I stopped volunteering for everything to make people like me. If I did not receive joy from doing it I stopped. The word says, it will please God if I serve with joy, if not I will be doing it for the wrong reason. So, no more hot-dog lady at the school five years in a row.
My own Identity really blossomed after my twenty-fifth anniversary. My husband announced that he wanted a divorce and that he was not happy. I had feared those words for so long. I had been with him since I was 15, and now I was 44 living on my own for the first time in my life. Our children were grown, and on their own, and now I was too. It was difficult; but my faith was strong, and I knew God had a plan for my life.
After the first few months I started realizing how positive, happy and relieved I seemed to be. I had given up all hope that the marriage could ever be saved. I was no longer worried about making someone else happy, and finally woke up to the fact that we are only responsible for making our own happiness. WOW, what a discovery!!!
It was then THE REAL SUSAN COULD STAND UP! She was back after all those years, and she even liked who she was, and others did too. Remember, that husband? He even liked the new Susan and wanted to work on the very broken marriage. It took months of counseling and a lot of renewing of trust, but GOD DID IT..
It is constant work to keep our own identity. So far all is well, but I need to keep reminding myself in each new stage.
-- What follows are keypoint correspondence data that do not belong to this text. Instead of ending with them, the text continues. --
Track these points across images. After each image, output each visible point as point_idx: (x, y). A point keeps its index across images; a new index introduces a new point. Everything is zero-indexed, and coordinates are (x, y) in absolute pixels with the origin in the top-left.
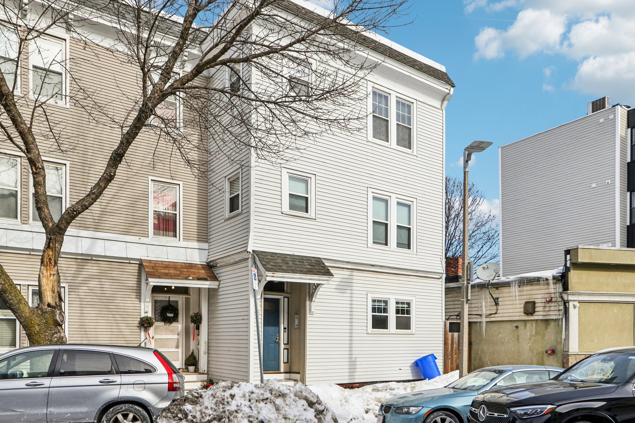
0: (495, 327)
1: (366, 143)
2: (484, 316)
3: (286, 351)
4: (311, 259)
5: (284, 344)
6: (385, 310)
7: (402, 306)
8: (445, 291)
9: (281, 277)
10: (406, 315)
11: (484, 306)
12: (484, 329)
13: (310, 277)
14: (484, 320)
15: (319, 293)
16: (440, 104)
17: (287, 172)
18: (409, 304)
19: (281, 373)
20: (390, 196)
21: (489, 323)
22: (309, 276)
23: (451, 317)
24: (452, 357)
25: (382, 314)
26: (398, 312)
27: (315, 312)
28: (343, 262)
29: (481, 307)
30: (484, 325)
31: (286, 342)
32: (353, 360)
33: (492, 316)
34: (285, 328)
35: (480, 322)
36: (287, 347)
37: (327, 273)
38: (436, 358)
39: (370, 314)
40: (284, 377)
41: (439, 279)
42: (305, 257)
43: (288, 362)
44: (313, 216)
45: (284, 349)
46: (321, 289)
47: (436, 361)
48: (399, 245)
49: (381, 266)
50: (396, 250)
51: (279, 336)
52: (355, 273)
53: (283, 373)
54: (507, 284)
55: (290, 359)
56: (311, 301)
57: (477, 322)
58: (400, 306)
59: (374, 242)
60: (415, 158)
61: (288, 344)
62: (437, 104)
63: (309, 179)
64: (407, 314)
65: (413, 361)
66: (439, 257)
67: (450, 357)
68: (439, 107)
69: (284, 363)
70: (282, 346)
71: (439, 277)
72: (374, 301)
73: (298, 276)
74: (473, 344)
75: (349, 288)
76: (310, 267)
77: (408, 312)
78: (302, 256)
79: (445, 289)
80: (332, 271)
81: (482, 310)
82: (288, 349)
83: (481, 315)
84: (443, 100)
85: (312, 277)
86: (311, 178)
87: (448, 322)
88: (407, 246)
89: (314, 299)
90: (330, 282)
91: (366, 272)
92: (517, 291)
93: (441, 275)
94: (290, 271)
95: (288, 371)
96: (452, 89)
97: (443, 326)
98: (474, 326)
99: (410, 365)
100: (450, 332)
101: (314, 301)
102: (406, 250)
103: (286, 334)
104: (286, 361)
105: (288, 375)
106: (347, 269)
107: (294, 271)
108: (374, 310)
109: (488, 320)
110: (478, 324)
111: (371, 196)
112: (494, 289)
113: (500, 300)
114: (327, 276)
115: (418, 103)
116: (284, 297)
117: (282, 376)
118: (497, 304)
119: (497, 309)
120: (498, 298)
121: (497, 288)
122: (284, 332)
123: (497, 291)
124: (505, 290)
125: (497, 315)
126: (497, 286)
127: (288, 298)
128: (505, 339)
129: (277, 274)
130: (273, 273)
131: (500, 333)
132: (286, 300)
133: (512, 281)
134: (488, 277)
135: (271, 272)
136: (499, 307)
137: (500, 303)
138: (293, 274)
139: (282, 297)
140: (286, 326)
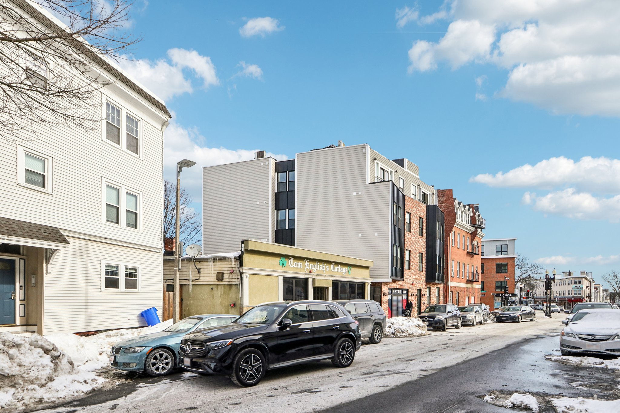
0: (198, 289)
1: (101, 142)
2: (191, 281)
3: (22, 306)
4: (48, 227)
5: (20, 300)
6: (117, 274)
7: (130, 271)
8: (164, 262)
9: (16, 241)
10: (133, 278)
11: (191, 274)
12: (191, 290)
13: (47, 243)
14: (191, 283)
15: (56, 257)
16: (161, 127)
17: (24, 150)
18: (136, 270)
19: (17, 326)
20: (121, 187)
21: (194, 286)
22: (45, 242)
23: (168, 281)
24: (169, 309)
25: (114, 277)
26: (127, 275)
27: (52, 273)
28: (79, 233)
29: (189, 274)
30: (191, 287)
31: (22, 298)
32: (89, 313)
33: (196, 281)
34: (21, 286)
35: (188, 285)
36: (23, 302)
37: (64, 240)
38: (157, 310)
39: (104, 277)
40: (21, 329)
41: (160, 252)
42: (42, 225)
43: (24, 316)
44: (50, 192)
45: (20, 304)
46: (58, 254)
47: (157, 312)
48: (128, 225)
49: (113, 240)
50: (125, 228)
51: (15, 293)
52: (90, 243)
53: (19, 326)
54: (206, 260)
55: (27, 313)
56: (48, 263)
58: (129, 271)
59: (107, 220)
60: (142, 162)
61: (24, 300)
62: (159, 127)
63: (47, 160)
64: (134, 277)
65: (139, 313)
66: (159, 237)
67: (167, 309)
68: (160, 129)
69: (20, 317)
70: (18, 302)
71: (159, 251)
72: (107, 266)
73: (34, 241)
74: (184, 300)
75: (85, 255)
76: (47, 234)
77: (135, 276)
78: (39, 225)
79: (164, 260)
80: (68, 239)
81: (189, 277)
82: (24, 305)
83: (188, 280)
84: (163, 125)
85: (48, 243)
87: (166, 284)
88: (135, 226)
89: (50, 262)
90: (67, 249)
91: (100, 243)
92: (212, 265)
93: (161, 250)
94: (27, 237)
95: (25, 324)
96: (169, 118)
97: (162, 287)
98: (184, 288)
99: (137, 316)
100: (167, 291)
101: (51, 264)
102: (134, 229)
103: (22, 291)
104: (22, 314)
105: (25, 327)
106: (83, 239)
107: (30, 237)
108: (107, 273)
109: (194, 283)
110: (187, 286)
111: (104, 184)
112: (198, 263)
113: (201, 270)
114: (64, 244)
115: (144, 121)
116: (20, 259)
117: (19, 329)
118: (199, 273)
119: (200, 277)
120: (200, 269)
121: (200, 262)
122: (20, 289)
123: (200, 264)
124: (205, 263)
125: (199, 281)
126: (200, 261)
127: (24, 260)
128: (205, 297)
129: (11, 238)
130: (7, 237)
131: (201, 293)
132: (22, 261)
133: (209, 258)
134: (193, 254)
135: (5, 236)
136: (201, 275)
137: (202, 272)
138: (29, 239)
139: (18, 259)
140: (22, 284)
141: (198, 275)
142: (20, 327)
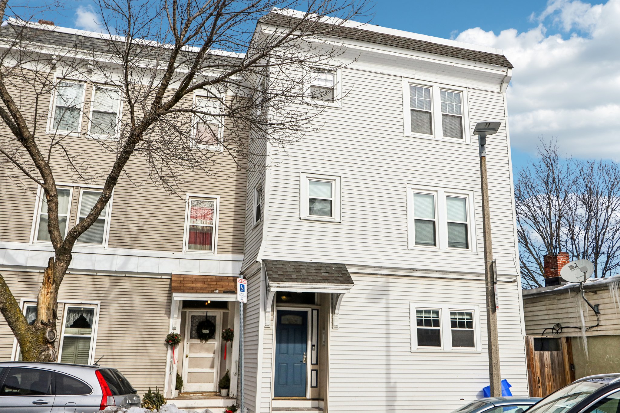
0: (599, 345)
1: (403, 138)
2: (584, 329)
3: (314, 373)
4: (332, 265)
5: (312, 364)
6: (437, 323)
7: (461, 317)
8: (523, 299)
9: (288, 287)
10: (466, 329)
11: (582, 316)
12: (586, 347)
13: (324, 286)
14: (585, 335)
15: (342, 304)
16: (499, 87)
17: (307, 177)
18: (470, 314)
19: (307, 400)
20: (437, 191)
21: (591, 340)
22: (322, 285)
24: (544, 384)
25: (432, 328)
26: (454, 324)
27: (339, 326)
28: (375, 267)
29: (579, 317)
30: (585, 341)
31: (314, 362)
32: (392, 385)
33: (594, 329)
34: (313, 346)
35: (580, 337)
36: (316, 367)
37: (348, 280)
38: (510, 386)
39: (415, 328)
40: (312, 404)
41: (514, 282)
42: (325, 264)
43: (316, 387)
44: (338, 219)
45: (312, 370)
46: (343, 299)
47: (510, 389)
48: (452, 244)
49: (427, 270)
50: (447, 251)
51: (306, 355)
52: (392, 280)
53: (309, 400)
54: (605, 287)
55: (320, 383)
56: (334, 314)
57: (577, 337)
58: (457, 317)
59: (417, 243)
60: (469, 147)
61: (317, 364)
62: (496, 88)
63: (334, 181)
64: (468, 327)
65: (481, 389)
66: (511, 255)
67: (540, 385)
68: (498, 90)
69: (311, 387)
70: (309, 367)
71: (512, 280)
72: (419, 312)
73: (308, 285)
74: (577, 367)
75: (385, 297)
76: (327, 274)
77: (470, 325)
78: (322, 263)
79: (524, 296)
80: (353, 278)
81: (580, 322)
82: (317, 371)
83: (580, 328)
84: (502, 84)
85: (326, 286)
86: (335, 180)
87: (532, 339)
88: (465, 245)
89: (336, 311)
90: (351, 291)
91: (407, 278)
93: (515, 278)
94: (300, 280)
95: (317, 397)
96: (509, 70)
97: (523, 343)
98: (573, 342)
99: (476, 394)
100: (535, 350)
101: (338, 314)
102: (464, 250)
103: (315, 353)
104: (314, 384)
105: (316, 402)
106: (381, 275)
107: (304, 281)
108: (419, 323)
109: (589, 334)
110: (578, 340)
111: (410, 193)
112: (592, 294)
113: (601, 307)
114: (345, 284)
115: (469, 90)
116: (313, 310)
117: (308, 404)
118: (597, 313)
119: (599, 321)
120: (597, 306)
121: (595, 292)
122: (312, 350)
123: (596, 297)
124: (604, 294)
125: (599, 328)
126: (595, 289)
127: (318, 310)
128: (613, 361)
129: (282, 284)
130: (278, 284)
131: (606, 353)
132: (315, 312)
133: (610, 282)
134: (577, 278)
135: (275, 283)
136: (601, 318)
137: (602, 312)
138: (302, 283)
139: (309, 310)
140: (315, 343)
141: (595, 318)
142: (310, 402)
Recently, we have moved to a family ranch where all ten of us live together in separate houses. I am proud to say our son and his wife pastor a church here in our town. Awhile back I started becoming aware of some haunting feelings. I did not know what they were until I went back to visit our friends in our old neighborhood. When I lived there before, I was a total individual with my own work and identity. Now, on our ranch we all have the same interests and friends; and my children are my spiritual leaders and pastor. I find I try to be myself, but recently I get worried that I will embarrass, or dissatisfy them. I want them to be happy just as I tried to make my husband happy.
OH MY GOSH, I can’t let this happen again. You see how easy it can be to slip back into your old way of life. I have worked very hard to be the woman God has formed me to be, and He is the only one I want to PLEASE.
Do words like “Be a good little girl” haunt you? Have they become curses that constantly conjure up that your worth is determined by what you DO instead of WHO YOU ARE?
Does this make you be a people-pleaser rather than a God-pleaser? You are the only one that knows.